**WHAT THE TASK ASKS**
Render these lines as a Markdown table with the columns "Row" and "Line", numbering each line and skipping blank lines. Leave the pictures out of your answer.

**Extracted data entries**
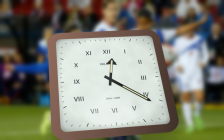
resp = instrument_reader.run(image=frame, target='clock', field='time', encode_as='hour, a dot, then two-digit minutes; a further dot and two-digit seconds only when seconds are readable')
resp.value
12.21
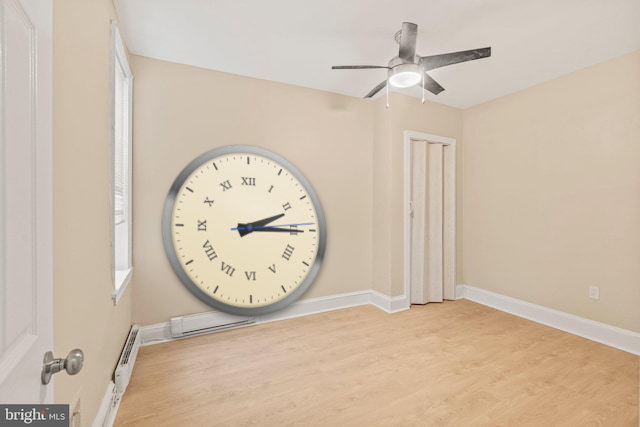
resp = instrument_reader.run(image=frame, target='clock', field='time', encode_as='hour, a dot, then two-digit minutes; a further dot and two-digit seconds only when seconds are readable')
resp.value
2.15.14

**THE COMPLETED TASK**
| Row | Line |
|---|---|
| 1 | resp = instrument_reader.run(image=frame, target='clock', field='time', encode_as='hour, a dot, then two-digit minutes; a further dot and two-digit seconds only when seconds are readable') |
| 2 | resp.value |
| 3 | 12.21 |
| 4 | resp = instrument_reader.run(image=frame, target='clock', field='time', encode_as='hour, a dot, then two-digit minutes; a further dot and two-digit seconds only when seconds are readable') |
| 5 | resp.value |
| 6 | 2.15.14 |